In view of the foregoing, the Board concludes that Department Counsel has not demonstrated error in the Administrative Judge's application of the "whole person" concept with respect to the security concerns under Guideline B. In this case, the Judge articulated a detailed, rational explanation for her favorable determination under the "whole person" concept. The Board concludes that the Judge's error concerning the Adjudicative Guidelines did not adversely influence her "whole person" analysis of Applicant's security eligibility under Guideline B and that the Judge's errors did not significantly under cut her "whole person" analysis. The Board need not agree with the Judge's "whole person" analysis to conclude that it is sustainable.
When an appealing party demonstrates factual or legal error, the Board must consider whether: (a) the error is harmful or harmless; (b) the nonappealing party made a persuasive argument for how the Administrative Judge's decision can be affirmed on alternate grounds; and (c) if the Administrative Judge's decision cannot be affirmed, should the case be reversed or remanded. In this case, the Judge's favorable clearance decision under Guideline B is sustainable. However, her favorable clearance decision under Guideline C is not sustainable and the identified error cannot be remedied by remand.
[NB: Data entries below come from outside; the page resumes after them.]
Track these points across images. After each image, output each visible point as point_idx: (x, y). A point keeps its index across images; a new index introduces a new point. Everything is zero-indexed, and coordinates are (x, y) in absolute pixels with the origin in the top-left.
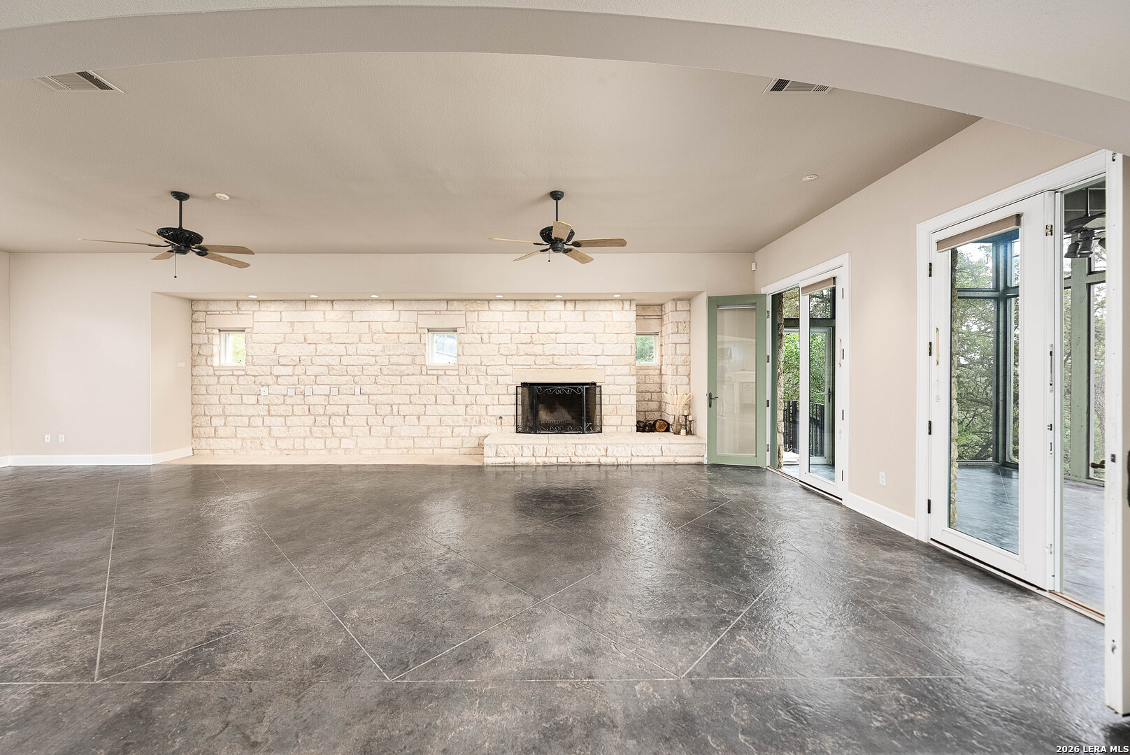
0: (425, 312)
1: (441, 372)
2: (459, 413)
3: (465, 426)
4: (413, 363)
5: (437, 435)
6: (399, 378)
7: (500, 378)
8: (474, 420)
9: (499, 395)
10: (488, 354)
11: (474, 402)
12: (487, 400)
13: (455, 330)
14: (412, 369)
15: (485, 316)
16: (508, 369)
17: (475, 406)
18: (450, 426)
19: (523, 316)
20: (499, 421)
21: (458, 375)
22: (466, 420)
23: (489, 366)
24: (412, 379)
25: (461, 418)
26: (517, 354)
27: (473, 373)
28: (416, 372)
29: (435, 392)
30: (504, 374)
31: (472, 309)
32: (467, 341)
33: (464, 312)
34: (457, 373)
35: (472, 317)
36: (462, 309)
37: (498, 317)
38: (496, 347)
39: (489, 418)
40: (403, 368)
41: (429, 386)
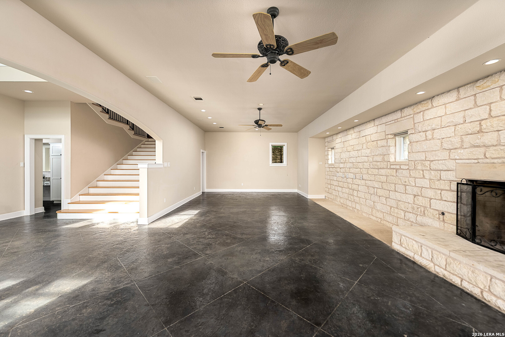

Therefore, that decision must be reversed.
The decision of the Administrative Judge granting Applicant a clearance is REVERSED.
Signed: Michael Y. Ra'anan
Michael Y. Ra'anan
Administrative Judge
Member, Appeal Board
Signed: Jean E. Smallin
Jean E. Smallin
Administrative Judge
Member, Appeal Board
Signed: William S. Fields
William S. Fields
Administrative Judge
Member, Appeal Board
1. Directive ¶ E2.A3.1.3.4 ("Individual has expressed a willingness to renounce dual citizenship").
2. Directive ¶ E2.A2.1.3.1 ("A determination that the immediate family member(s), (spouse, father, mother, sons, daughters, brothers, sisters), cohabitant, or associate(s) in question are not agents of a foreign power or in a position to be exploited by a foreign power in a way that could force the individual to choose between loyalty to the person(s) involved and the United States").
3. Directive ¶ E2.A2.1.3.3 ("Contact and correspondence with foreign citizens are casual and infrequent").
4. Directive ¶ E2.A2.1.3.5 ("Foreign financial interests are minimal and not sufficient to affect the individuals security responsibilities").